(PROBLEM TO SOLVE):
A copy is needed of each line in the records that has the word "help".

::: INPUT :::

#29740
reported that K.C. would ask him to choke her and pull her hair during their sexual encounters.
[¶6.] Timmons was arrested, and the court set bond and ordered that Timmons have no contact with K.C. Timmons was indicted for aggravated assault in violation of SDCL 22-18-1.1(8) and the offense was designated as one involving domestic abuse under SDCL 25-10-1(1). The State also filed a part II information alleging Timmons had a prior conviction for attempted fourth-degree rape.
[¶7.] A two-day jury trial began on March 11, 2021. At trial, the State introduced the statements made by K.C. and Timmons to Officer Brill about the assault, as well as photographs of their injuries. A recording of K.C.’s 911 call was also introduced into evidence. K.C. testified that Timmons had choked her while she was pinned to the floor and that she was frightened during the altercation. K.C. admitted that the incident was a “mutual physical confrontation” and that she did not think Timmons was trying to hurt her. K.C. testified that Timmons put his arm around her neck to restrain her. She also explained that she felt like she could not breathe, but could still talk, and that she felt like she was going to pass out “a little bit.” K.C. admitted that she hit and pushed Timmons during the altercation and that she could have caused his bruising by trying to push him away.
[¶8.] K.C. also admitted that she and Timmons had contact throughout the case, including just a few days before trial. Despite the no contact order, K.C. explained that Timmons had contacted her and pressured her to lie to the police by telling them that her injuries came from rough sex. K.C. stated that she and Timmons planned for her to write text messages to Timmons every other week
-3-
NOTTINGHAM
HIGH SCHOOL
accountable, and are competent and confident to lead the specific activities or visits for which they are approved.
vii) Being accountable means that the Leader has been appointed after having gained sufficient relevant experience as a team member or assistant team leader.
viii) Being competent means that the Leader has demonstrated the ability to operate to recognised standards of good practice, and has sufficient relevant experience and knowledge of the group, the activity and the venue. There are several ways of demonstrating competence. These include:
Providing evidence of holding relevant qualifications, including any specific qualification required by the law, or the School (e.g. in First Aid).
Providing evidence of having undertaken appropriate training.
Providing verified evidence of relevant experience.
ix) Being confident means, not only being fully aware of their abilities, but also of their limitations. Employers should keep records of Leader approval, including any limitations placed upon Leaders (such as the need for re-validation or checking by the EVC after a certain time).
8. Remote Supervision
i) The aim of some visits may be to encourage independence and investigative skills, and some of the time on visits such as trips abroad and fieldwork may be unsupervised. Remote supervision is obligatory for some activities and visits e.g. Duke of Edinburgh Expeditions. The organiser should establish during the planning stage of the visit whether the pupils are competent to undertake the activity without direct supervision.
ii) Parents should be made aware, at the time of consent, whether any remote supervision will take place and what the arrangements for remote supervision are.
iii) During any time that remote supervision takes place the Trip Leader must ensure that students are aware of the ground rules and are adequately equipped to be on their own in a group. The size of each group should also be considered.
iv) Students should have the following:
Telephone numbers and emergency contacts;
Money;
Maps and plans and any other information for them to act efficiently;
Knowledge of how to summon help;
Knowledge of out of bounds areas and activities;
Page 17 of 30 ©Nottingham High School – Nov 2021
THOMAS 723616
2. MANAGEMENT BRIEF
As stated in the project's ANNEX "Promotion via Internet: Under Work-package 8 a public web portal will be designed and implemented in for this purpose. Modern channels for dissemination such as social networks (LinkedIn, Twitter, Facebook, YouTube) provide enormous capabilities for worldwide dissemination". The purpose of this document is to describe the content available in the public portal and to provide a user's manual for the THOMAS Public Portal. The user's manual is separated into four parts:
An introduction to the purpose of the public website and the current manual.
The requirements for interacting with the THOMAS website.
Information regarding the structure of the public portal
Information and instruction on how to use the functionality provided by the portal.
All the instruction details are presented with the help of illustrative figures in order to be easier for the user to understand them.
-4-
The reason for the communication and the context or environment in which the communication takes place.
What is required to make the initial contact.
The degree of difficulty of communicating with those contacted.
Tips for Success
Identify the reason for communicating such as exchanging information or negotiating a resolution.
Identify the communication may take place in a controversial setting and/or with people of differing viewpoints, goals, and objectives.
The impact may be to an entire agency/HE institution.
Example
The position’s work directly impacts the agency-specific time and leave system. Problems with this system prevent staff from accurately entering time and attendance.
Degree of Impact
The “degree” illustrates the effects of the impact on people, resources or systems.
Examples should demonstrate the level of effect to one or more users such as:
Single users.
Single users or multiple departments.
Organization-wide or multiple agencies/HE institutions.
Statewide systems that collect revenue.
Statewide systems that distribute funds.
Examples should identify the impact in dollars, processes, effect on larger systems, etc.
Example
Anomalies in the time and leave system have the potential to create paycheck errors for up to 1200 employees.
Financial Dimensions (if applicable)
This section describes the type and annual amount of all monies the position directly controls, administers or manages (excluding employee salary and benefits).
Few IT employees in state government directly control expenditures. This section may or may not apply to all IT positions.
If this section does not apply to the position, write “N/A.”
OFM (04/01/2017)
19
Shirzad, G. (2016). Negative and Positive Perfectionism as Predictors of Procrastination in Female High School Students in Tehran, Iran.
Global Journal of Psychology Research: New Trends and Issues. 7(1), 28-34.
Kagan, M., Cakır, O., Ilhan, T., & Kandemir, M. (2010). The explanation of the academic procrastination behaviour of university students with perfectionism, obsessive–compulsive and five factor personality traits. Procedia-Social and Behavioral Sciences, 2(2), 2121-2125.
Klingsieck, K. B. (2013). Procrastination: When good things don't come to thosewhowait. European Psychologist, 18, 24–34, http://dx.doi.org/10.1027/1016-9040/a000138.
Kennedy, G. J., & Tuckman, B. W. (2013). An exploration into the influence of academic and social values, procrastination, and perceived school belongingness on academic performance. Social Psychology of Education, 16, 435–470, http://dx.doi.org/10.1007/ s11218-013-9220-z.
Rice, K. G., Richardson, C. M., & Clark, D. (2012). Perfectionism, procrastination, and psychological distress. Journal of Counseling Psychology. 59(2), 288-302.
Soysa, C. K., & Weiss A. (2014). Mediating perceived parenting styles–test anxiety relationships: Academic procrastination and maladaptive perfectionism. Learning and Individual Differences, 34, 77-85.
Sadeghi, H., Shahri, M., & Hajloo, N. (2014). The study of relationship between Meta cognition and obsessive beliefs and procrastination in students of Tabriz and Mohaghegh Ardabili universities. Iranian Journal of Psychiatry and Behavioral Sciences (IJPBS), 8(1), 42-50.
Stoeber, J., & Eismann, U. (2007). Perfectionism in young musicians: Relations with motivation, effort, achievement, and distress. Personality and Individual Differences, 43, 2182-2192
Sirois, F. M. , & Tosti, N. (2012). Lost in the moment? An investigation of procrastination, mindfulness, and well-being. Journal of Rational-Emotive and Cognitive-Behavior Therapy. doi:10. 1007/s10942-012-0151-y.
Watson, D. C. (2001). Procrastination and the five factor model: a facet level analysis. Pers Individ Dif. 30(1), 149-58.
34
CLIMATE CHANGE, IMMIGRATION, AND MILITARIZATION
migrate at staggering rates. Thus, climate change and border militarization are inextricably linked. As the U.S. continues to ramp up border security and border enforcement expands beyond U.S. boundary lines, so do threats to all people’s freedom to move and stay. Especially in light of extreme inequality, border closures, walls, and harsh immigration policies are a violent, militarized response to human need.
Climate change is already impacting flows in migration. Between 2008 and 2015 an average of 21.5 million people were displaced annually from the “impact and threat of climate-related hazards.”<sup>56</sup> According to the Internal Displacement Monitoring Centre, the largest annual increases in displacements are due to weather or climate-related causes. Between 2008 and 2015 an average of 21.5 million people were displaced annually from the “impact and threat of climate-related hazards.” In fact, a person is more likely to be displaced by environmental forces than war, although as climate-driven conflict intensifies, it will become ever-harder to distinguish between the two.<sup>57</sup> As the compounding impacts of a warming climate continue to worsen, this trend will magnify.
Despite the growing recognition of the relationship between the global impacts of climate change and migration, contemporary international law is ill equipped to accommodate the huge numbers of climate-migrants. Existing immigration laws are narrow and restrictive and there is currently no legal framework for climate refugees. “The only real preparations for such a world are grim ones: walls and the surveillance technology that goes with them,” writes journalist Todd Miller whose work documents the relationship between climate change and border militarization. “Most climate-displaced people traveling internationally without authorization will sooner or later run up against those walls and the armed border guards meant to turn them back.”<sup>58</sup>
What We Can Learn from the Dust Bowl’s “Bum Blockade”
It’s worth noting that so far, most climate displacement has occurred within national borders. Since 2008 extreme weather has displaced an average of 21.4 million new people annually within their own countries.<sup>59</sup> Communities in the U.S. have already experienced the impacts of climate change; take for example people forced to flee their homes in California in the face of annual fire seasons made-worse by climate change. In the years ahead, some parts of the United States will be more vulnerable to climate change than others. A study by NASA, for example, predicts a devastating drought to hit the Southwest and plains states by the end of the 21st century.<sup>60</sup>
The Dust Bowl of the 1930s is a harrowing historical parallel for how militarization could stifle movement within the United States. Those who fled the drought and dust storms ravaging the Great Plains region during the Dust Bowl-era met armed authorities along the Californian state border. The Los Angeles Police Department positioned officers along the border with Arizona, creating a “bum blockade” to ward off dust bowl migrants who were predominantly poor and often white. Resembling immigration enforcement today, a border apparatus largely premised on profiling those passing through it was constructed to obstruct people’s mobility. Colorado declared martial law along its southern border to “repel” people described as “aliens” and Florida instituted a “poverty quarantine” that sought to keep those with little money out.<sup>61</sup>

:::

(SOLVED PROBLEM):
Knowledge of how to summon help;
All the instruction details are presented with the help of illustrative figures in order to be easier for the user to understand them.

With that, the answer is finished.